I wrote it in my notes. I nodded. I moved on.

Then I got home, opened my dotfiles, and realized I'd been doing exactly that for months. Just without a name for it, and therefore without doing it deliberately.

And in the Linus session at the same event, on AI-generated pull requests: the ones that worked had a human going through the output first, cleaning it up, taking responsibility for it. He required that. The machine can help. Someone still signs their name on it.

That's what CLAUDE.md actually is, when I'm honest about it.

It's me signing my name on how the machine behaves. Before it does anything, not after. Not automation. Accountability, written down in advance.


What I'd tell 2024 me

I called dotfiles "the DNA of your development environment." I like that line. I'd change one word.

They're the DNA of your development process.

The environment is what it looks like. The process is what it does. In 2024 those were basically the same thing, because the only thing reading my config was a shell, and a shell does exactly what you type, nothing more. Nothing in .bashrc ever made a decision.

Now something reads my config and makes choices.

Same dot. Very different weight.


What I'm still sitting with

The repo is ten commits old. The old dotfiles ran for two years.

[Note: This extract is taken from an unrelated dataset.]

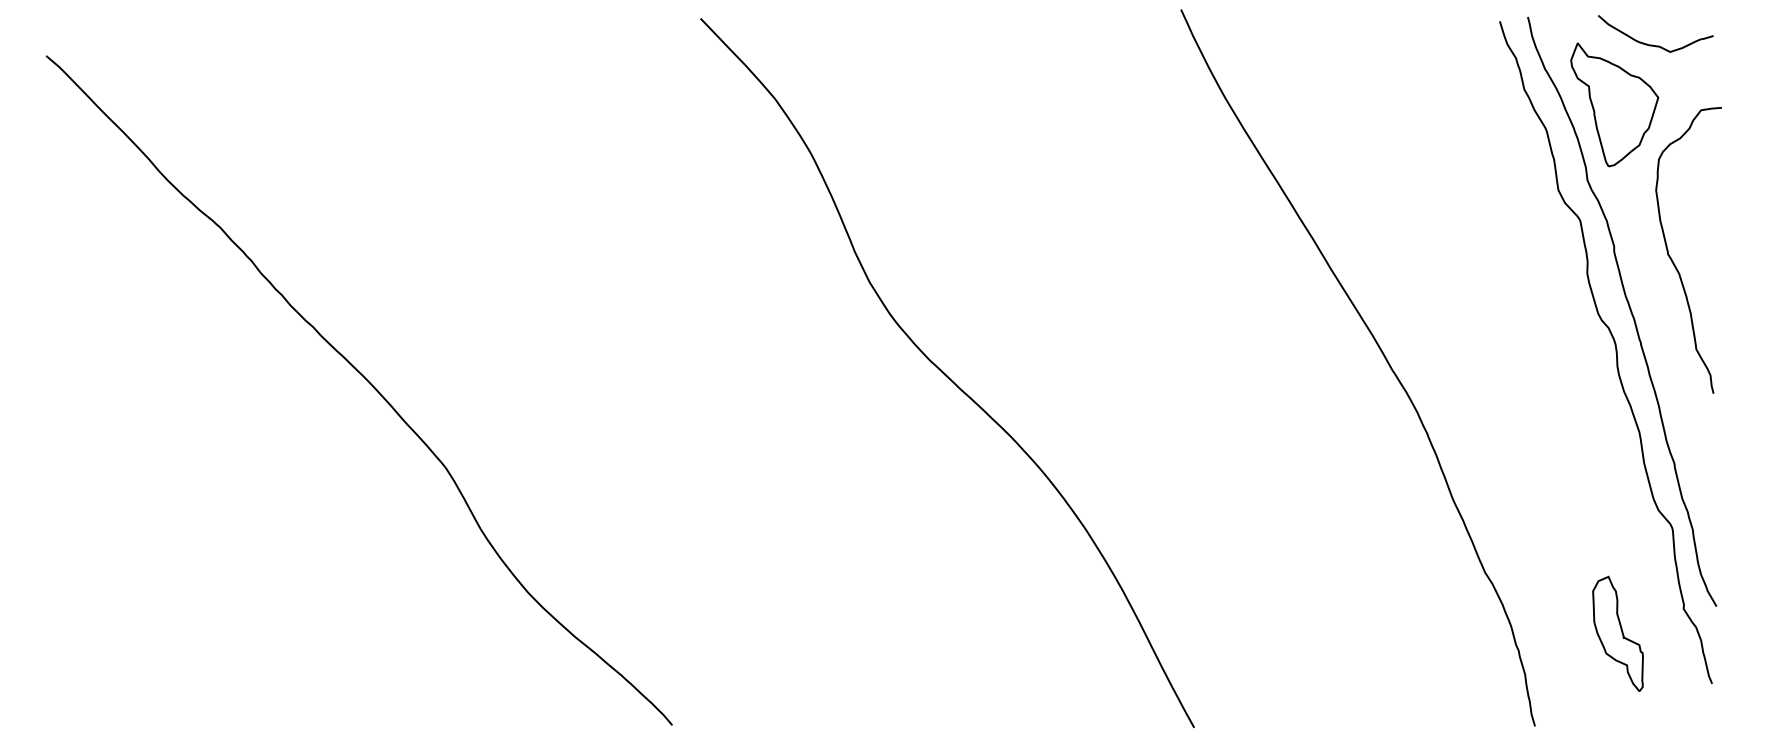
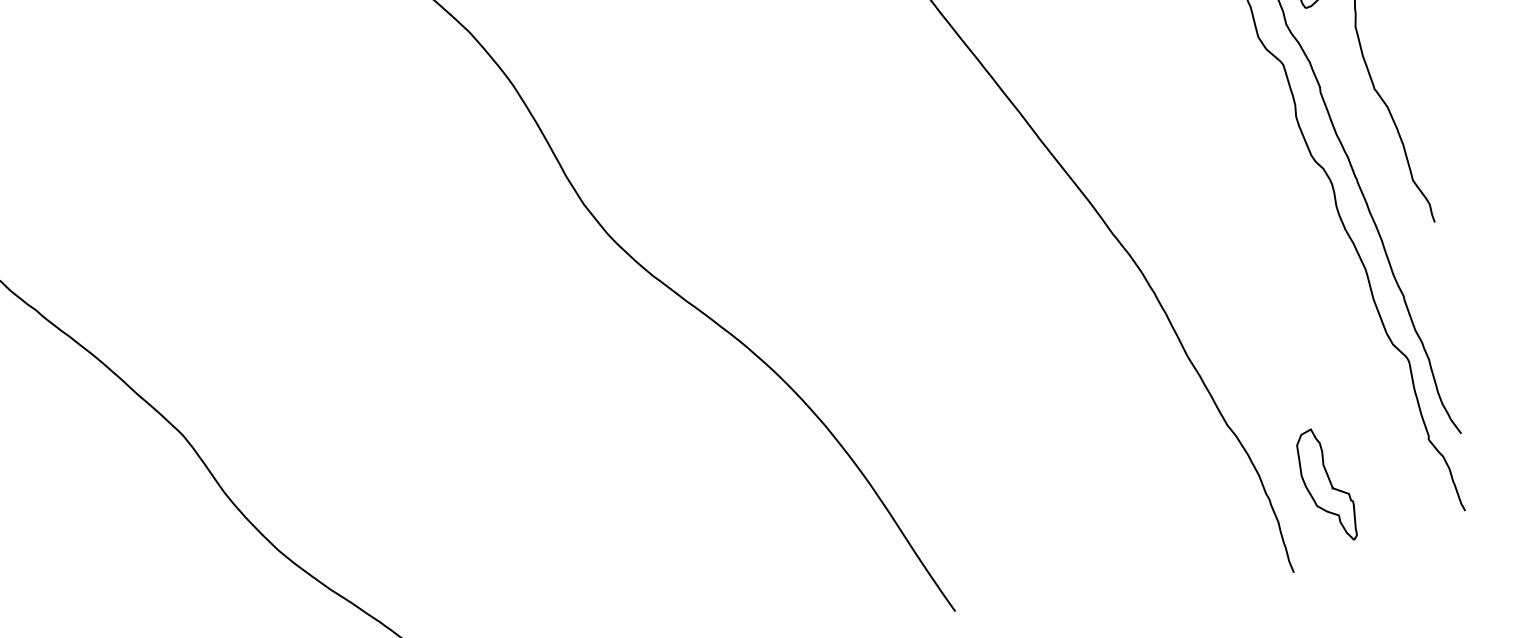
part: (1617, 633) -> (1325, 484), moved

This one won't look like this in two more. Half these agents will turn out to be dead ideas. Most of those 32 skills will be gone. There'll be a folder for a tool nobody's built yet, and I'll write a post about how obvious it was in hindsight.

That's fine. That was always the deal.

The 2024 post ended with your dotfiles evolve as you do, and out of everything in it, that's the part I got completely right. I just didn't expect them to evolve into something that talks back.

The dot's still there.

It's holding a lot more now.


The repo, if you want to poke at it: Ashish-CodeJourney/.dotfiles. Steal whatever's useful. Most of it was borrowed anyway.

The 2024 original is still up, unedited. Seemed more honest to leave it that way.